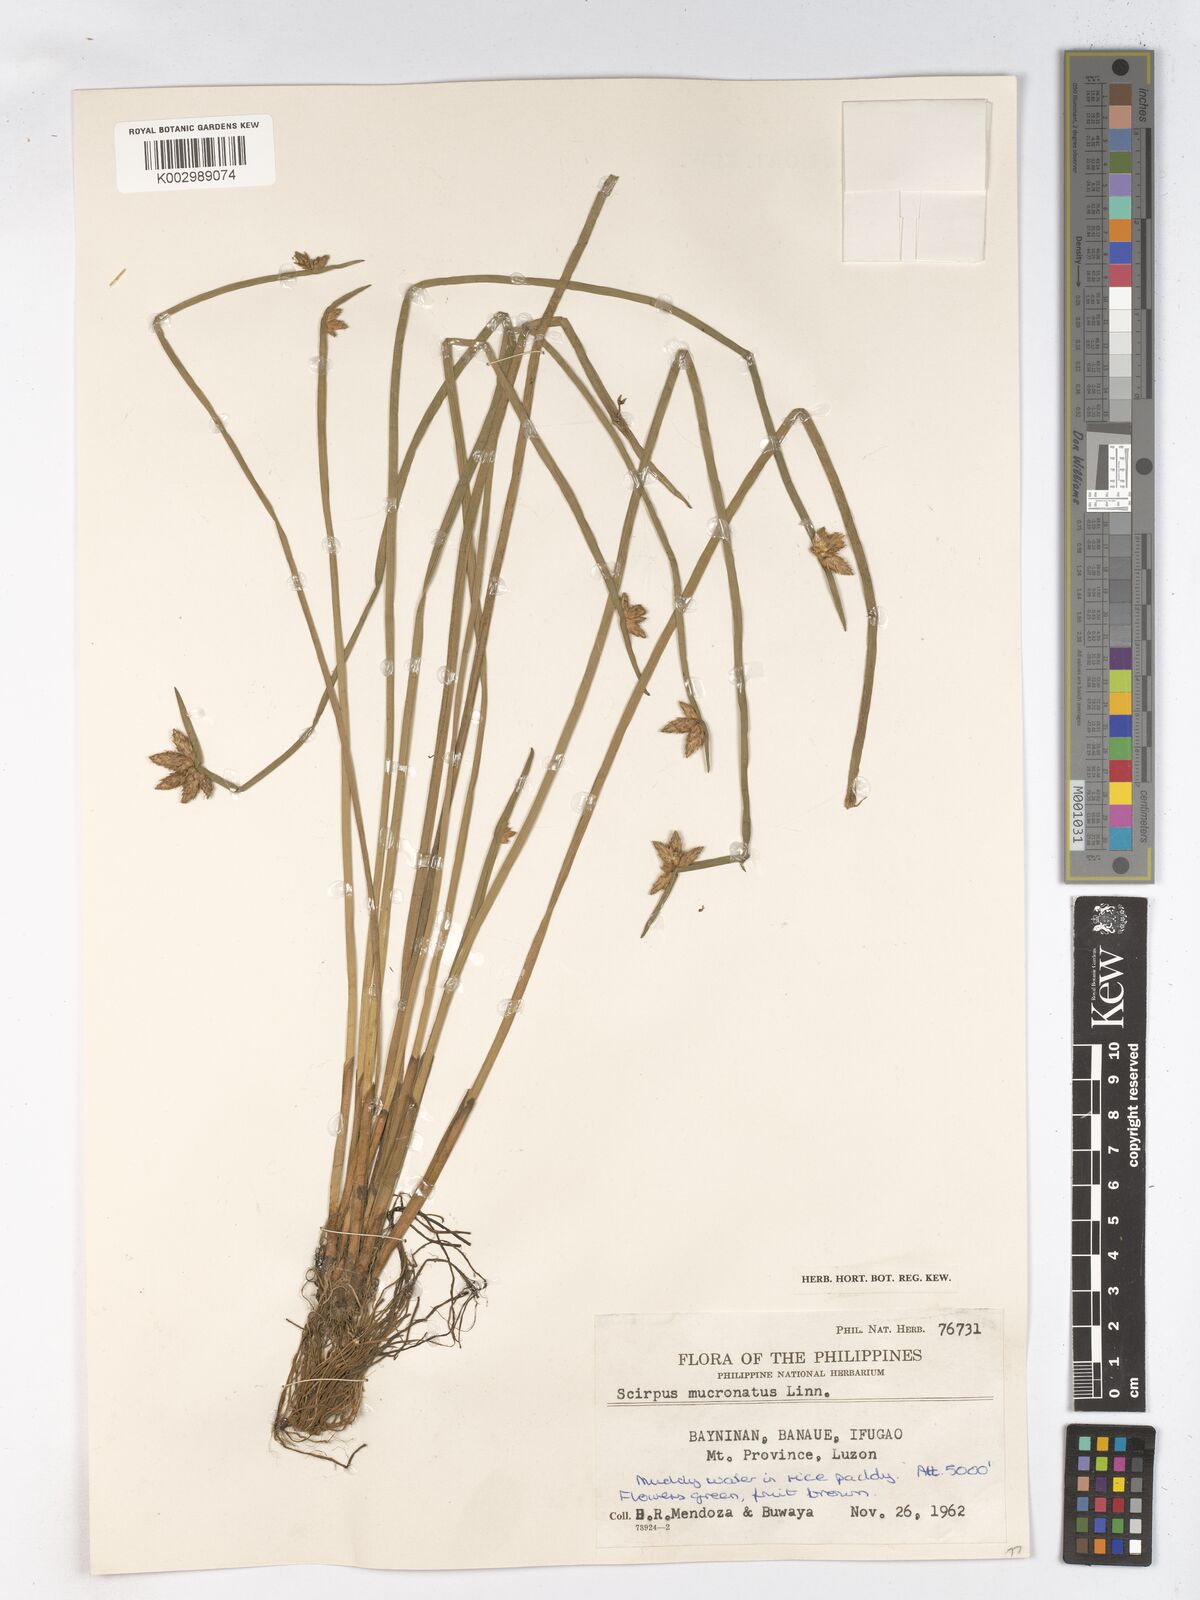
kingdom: Plantae
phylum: Tracheophyta
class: Liliopsida
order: Poales
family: Cyperaceae
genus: Schoenoplectiella
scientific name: Schoenoplectiella mucronata
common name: Bog bulrush
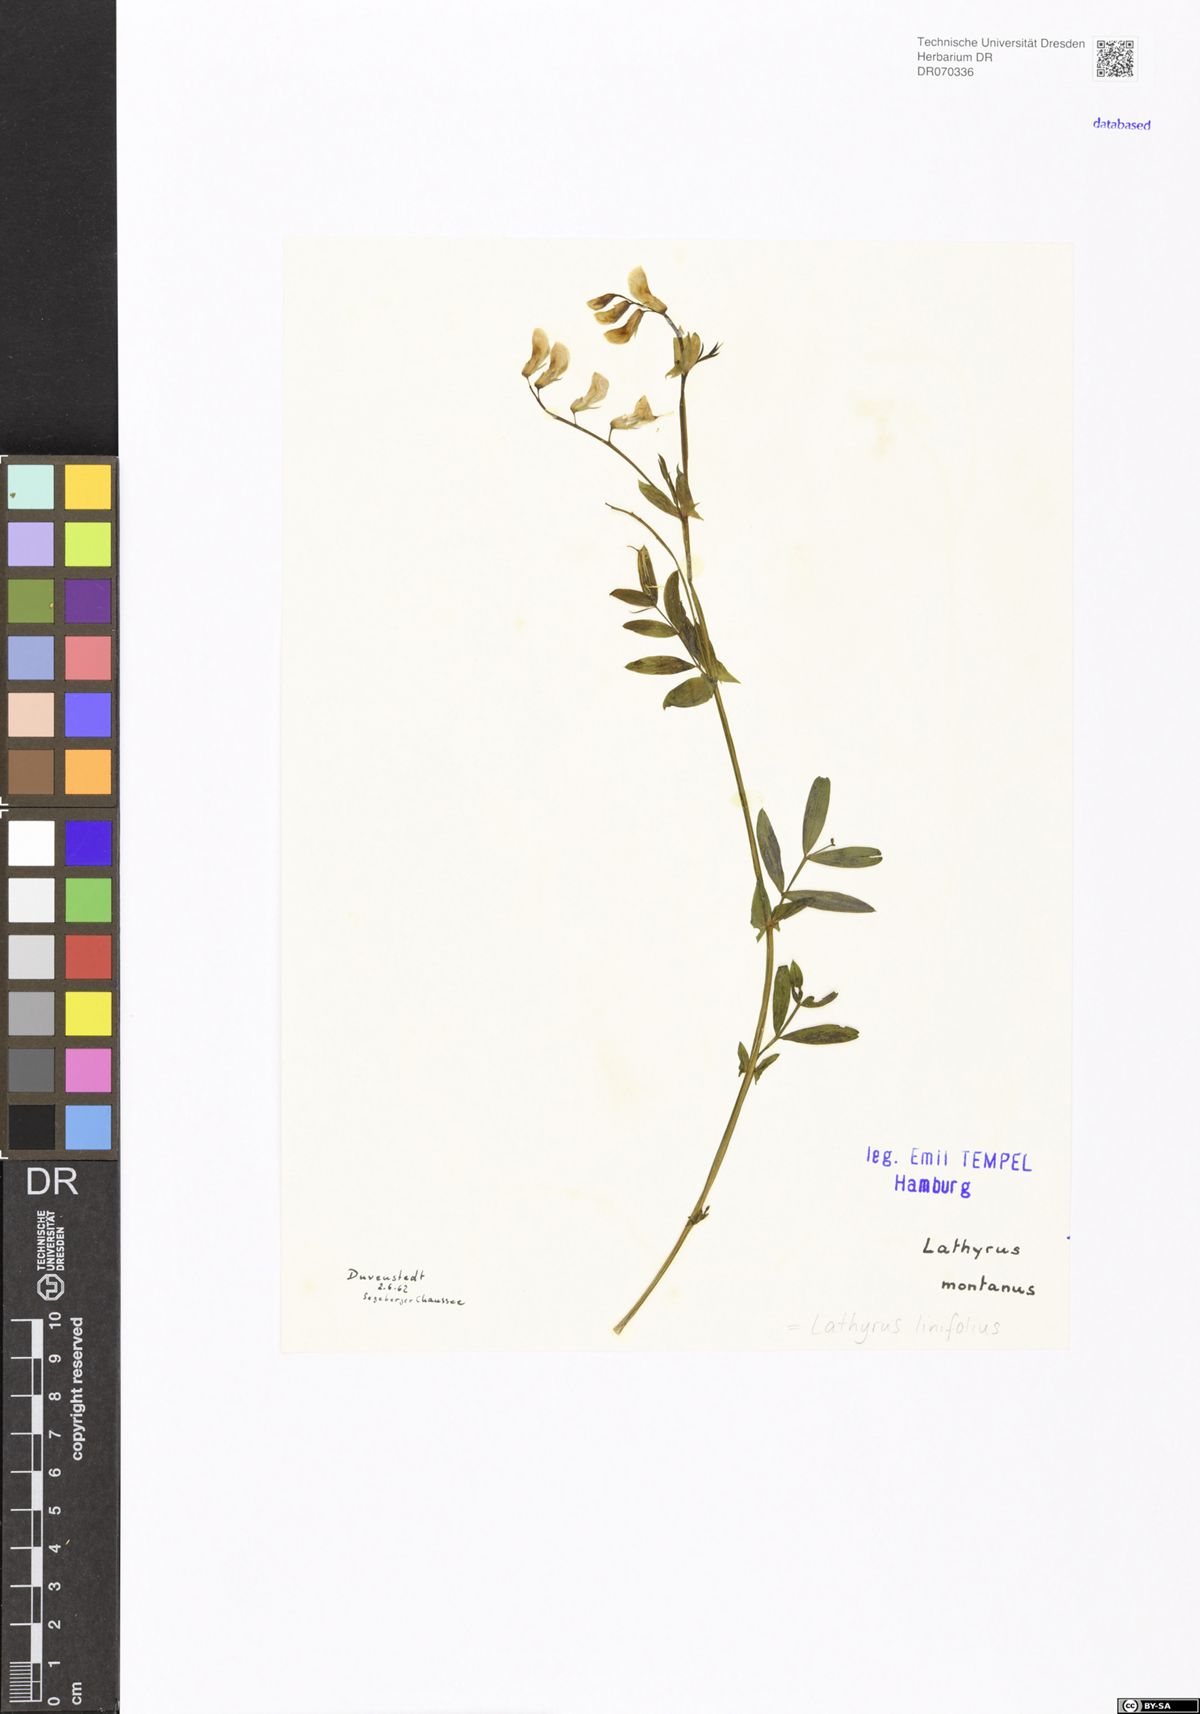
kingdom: Plantae
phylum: Tracheophyta
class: Magnoliopsida
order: Fabales
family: Fabaceae
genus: Lathyrus
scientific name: Lathyrus linifolius
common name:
+++++
## Work required
Render every line of the rows above as a Markdown table with two columns, "No." for a running line number and "Line" for the text, skipping any blank lines. Leave the pictures out.

## Solution
| No. | Line |
|---|---|
| 1 | kingdom: Plantae |
| 2 | phylum: Tracheophyta |
| 3 | class: Liliopsida |
| 4 | order: Poales |
| 5 | family: Cyperaceae |
| 6 | genus: Schoenoplectiella |
| 7 | scientific name: Schoenoplectiella mucronata |
| 8 | common name: Bog bulrush |
| 9 | kingdom: Plantae |
| 10 | phylum: Tracheophyta |
| 11 | class: Magnoliopsida |
| 12 | order: Fabales |
| 13 | family: Fabaceae |
| 14 | genus: Lathyrus |
| 15 | scientific name: Lathyrus linifolius |
| 16 | common name: |